Bengkulu – Sidang lanjutan perkara dugaan tindak pidana pencucian uang (TPPU) dengan terdakwa Beby Hussy dan Sakya Hussy kembali digelar di Pengadilan Negeri Bengkulu, Senin (6/4/2026).
Dalam persidangan tersebut, tim kuasa hukum menegaskan adanya perbedaan prinsip antara menikmati hasil tindak pidana dengan tindakan menyamarkan atau mencuci uang, yang menjadi unsur utama dalam perkara TPPU.
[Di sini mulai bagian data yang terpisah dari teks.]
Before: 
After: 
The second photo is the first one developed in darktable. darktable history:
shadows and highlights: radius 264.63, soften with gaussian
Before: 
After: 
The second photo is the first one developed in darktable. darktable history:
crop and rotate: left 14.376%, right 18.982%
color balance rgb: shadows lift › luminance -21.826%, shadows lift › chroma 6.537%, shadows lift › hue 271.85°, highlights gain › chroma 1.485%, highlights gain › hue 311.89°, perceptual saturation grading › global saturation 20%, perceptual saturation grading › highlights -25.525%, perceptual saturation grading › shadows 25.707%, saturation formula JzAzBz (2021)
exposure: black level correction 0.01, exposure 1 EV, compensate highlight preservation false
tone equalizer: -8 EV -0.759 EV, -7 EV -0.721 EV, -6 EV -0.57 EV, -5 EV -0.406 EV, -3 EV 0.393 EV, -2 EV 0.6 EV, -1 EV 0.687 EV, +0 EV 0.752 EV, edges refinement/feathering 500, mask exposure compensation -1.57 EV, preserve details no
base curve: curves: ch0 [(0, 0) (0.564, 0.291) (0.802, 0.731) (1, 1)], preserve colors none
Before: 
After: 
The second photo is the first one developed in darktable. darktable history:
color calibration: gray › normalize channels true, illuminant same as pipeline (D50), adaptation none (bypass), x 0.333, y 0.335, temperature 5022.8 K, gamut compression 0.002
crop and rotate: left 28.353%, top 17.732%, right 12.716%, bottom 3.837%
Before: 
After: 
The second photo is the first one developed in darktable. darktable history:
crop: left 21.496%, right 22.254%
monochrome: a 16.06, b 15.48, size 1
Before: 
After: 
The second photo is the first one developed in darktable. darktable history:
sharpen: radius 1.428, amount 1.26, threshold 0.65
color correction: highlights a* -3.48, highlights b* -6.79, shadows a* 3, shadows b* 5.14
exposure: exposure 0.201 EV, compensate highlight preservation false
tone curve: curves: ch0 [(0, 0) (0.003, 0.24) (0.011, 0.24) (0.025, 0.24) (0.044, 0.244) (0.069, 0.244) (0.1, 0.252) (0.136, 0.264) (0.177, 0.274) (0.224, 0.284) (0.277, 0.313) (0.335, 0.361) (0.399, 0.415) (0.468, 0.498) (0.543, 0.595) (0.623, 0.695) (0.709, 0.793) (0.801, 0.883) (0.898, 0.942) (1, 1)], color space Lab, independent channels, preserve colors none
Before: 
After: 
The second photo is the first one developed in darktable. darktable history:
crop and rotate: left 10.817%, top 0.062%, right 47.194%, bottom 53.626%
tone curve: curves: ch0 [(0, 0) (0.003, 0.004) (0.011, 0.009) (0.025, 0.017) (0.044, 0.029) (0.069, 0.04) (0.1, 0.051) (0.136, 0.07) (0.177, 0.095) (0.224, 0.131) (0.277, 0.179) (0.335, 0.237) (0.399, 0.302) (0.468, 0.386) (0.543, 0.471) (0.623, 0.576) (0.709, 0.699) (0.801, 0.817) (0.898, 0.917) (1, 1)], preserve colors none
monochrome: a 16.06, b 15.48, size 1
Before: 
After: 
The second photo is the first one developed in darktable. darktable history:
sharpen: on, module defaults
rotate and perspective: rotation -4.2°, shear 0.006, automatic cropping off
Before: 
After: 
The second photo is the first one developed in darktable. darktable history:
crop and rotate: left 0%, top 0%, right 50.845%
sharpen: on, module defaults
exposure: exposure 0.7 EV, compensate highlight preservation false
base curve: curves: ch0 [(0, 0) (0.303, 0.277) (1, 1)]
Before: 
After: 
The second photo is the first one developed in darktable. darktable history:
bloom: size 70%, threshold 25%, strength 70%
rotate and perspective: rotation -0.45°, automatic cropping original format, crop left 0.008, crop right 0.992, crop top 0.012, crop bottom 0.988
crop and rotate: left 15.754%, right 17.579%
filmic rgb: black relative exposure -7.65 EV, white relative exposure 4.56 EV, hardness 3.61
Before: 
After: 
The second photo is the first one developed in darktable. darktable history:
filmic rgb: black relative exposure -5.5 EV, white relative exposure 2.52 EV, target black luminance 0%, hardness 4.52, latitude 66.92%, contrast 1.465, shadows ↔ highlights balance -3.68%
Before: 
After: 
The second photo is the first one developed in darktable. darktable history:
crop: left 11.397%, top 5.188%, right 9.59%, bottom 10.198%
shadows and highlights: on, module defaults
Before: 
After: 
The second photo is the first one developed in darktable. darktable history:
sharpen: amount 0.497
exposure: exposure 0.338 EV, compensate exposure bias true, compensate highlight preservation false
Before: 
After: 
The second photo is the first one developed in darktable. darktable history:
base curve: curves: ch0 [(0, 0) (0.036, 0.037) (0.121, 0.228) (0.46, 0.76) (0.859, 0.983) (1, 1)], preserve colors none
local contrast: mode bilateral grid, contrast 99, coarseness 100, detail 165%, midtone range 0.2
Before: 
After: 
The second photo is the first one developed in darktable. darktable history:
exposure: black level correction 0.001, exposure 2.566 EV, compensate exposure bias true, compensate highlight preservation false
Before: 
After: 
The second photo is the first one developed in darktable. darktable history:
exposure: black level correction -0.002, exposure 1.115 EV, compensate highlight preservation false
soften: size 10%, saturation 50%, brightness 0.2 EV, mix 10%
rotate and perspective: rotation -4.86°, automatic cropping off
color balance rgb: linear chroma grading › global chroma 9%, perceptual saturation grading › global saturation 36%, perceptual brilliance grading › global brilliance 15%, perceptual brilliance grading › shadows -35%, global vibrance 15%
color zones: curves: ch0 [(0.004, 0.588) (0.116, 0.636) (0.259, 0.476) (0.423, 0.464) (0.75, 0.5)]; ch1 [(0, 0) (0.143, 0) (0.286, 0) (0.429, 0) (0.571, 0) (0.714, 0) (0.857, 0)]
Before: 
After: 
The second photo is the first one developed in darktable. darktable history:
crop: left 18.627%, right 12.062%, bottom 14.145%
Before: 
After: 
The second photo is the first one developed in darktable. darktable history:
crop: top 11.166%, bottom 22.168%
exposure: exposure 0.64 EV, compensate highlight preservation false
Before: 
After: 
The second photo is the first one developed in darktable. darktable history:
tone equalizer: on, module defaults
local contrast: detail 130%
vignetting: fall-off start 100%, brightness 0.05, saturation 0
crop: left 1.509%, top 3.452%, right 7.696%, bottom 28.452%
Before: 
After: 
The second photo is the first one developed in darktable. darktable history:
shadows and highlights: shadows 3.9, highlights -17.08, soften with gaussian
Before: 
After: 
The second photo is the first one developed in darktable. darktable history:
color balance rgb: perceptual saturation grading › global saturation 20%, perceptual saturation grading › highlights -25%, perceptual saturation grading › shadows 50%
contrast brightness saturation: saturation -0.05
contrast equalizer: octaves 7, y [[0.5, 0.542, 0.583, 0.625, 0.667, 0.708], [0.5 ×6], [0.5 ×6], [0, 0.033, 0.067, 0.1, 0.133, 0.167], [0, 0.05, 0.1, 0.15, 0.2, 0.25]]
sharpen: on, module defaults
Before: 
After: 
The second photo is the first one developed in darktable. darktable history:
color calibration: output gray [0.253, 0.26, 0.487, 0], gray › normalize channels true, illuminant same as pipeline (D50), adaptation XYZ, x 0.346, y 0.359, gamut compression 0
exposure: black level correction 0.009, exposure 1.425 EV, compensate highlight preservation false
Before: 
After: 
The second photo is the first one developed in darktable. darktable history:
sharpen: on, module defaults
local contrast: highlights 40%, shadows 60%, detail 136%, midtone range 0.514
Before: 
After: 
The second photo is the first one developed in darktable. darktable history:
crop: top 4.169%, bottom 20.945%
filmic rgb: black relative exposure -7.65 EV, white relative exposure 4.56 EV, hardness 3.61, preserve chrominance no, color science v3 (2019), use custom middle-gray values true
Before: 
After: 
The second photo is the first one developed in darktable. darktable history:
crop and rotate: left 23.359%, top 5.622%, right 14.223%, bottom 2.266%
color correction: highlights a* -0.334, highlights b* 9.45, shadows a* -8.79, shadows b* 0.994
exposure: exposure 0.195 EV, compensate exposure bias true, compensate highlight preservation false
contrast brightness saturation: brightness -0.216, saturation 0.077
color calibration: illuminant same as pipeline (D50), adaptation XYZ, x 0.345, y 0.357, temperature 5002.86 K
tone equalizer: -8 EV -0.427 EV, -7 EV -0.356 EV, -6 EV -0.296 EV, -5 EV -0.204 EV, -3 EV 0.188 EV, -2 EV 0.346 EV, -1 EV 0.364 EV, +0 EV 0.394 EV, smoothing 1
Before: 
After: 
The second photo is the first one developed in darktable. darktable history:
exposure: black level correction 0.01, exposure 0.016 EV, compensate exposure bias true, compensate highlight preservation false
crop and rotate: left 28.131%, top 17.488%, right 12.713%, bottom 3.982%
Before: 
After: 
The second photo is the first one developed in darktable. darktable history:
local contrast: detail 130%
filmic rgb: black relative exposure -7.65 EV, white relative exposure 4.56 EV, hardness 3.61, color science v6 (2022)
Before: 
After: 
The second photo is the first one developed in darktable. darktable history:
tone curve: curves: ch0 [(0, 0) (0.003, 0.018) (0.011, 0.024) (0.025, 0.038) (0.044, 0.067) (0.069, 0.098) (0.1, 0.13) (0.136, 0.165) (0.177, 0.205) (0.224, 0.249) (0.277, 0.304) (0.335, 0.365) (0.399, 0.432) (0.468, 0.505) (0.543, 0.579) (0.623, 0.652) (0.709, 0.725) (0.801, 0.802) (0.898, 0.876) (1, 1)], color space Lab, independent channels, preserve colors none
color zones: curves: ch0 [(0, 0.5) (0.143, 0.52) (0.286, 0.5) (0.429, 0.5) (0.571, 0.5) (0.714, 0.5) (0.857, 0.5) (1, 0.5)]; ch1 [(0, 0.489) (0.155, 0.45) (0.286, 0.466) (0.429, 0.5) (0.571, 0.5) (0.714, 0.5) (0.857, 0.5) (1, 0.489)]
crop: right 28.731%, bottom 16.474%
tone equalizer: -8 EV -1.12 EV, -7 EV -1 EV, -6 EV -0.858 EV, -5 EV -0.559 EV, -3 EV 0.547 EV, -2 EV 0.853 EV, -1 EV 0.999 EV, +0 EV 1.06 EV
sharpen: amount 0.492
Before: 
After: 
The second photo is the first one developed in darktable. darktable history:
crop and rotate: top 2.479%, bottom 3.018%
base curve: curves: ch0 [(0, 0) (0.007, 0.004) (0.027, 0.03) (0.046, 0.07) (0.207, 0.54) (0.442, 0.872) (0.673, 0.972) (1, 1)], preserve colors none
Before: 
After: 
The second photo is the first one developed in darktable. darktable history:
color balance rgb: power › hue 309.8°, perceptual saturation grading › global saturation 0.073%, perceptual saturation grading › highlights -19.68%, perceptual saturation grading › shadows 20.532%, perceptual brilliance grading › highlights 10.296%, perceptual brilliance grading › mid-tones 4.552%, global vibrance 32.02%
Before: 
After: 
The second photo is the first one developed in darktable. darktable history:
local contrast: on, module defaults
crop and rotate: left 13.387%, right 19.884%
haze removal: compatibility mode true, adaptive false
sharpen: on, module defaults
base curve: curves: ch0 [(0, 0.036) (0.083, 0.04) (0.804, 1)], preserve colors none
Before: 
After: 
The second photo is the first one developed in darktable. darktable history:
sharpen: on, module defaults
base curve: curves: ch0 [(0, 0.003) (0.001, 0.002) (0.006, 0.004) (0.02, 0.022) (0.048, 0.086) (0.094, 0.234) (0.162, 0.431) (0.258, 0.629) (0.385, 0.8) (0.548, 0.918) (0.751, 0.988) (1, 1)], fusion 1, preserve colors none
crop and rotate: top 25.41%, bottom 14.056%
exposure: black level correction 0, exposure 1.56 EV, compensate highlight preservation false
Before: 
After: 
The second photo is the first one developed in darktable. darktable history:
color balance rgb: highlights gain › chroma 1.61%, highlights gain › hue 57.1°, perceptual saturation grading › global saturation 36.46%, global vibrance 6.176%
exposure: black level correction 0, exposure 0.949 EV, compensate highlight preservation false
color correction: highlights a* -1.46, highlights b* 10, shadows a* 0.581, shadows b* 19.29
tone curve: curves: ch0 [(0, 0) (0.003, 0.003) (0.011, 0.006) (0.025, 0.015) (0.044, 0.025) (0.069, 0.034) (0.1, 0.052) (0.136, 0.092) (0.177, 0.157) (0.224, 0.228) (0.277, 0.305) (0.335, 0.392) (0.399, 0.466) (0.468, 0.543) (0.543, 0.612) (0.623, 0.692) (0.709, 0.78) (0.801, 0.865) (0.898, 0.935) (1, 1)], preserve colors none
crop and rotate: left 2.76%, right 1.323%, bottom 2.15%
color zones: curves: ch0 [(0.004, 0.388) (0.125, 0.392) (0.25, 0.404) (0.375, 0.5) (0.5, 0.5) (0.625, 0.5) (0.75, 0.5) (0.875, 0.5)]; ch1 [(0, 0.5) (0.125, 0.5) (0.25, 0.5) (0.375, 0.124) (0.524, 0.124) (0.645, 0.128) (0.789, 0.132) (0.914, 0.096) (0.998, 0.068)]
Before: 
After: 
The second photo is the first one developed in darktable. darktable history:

Kuasa hukum terdakwa, Yakup Hasibuan, menyebut keterangan ahli yang dihadirkan jaksa penuntut umum justru memperkuat argumentasi pihaknya.
Ahli dari PPATK Jakarta, Budi Saiful Haris, dihadirkan secara teleconference dalam sidang tersebut. Dalam kesempatan itu, tim pembela mempertanyakan secara langsung apakah seseorang yang hanya menikmati hasil tindak pidana dapat dijerat dengan pasal TPPU.
“Hasilnya jelas, itu berbeda. Kalau hanya menikmati, tidak bisa serta-merta dikenakan TPPU. Kalau dipaksakan, itu berpotensi menjadi double jeopardy,” kata Yakup usai sidang.
Ia menjelaskan, dalam hukum TPPU, unsur utama yang harus dibuktikan adalah adanya upaya aktif untuk menyembunyikan atau menyamarkan asal-usul harta. Tanpa adanya tindakan tersebut, menurutnya, perkara tidak dapat dikualifikasikan sebagai pencucian uang.
Yakup juga menilai, sepanjang proses persidangan, jaksa belum mampu menunjukkan bukti adanya praktik penyamaran oleh kedua terdakwa. Tidak ditemukan indikasi penggunaan pihak lain sebagai nominee, rekayasa aliran dana, maupun skema transaksi yang mencurigakan.
Sebaliknya, ia menyebut seluruh aset dan keuntungan yang dipersoalkan justru tercatat secara terbuka dan dapat dipertanggungjawabkan secara administratif.
“Semua dilaporkan dalam SPT, deviden diputuskan melalui RUPS, dan kepemilikan aset atas nama pribadi. Tidak ada upaya menyembunyikan, apalagi menyamarkan,” tegasnya.
Menurutnya, fakta tersebut semakin menegaskan bahwa perkara ini belum memenuhi unsur pokok dalam tindak pidana pencucian uang.
Sidang lanjutan ini memperlihatkan semakin menguatnya garis pembelaan dari pihak terdakwa, yang menitikberatkan pada tidak adanya bukti konkret terkait upaya penyamaran harta.
Tim kuasa hukum pun menilai, keterangan ahli yang dihadirkan jaksa justru memperjelas bahwa dalam perkara TPPU, yang harus dibuktikan bukan sekadar keberadaan harta, melainkan adanya tindakan aktif untuk menyembunyikan asal-usulnya.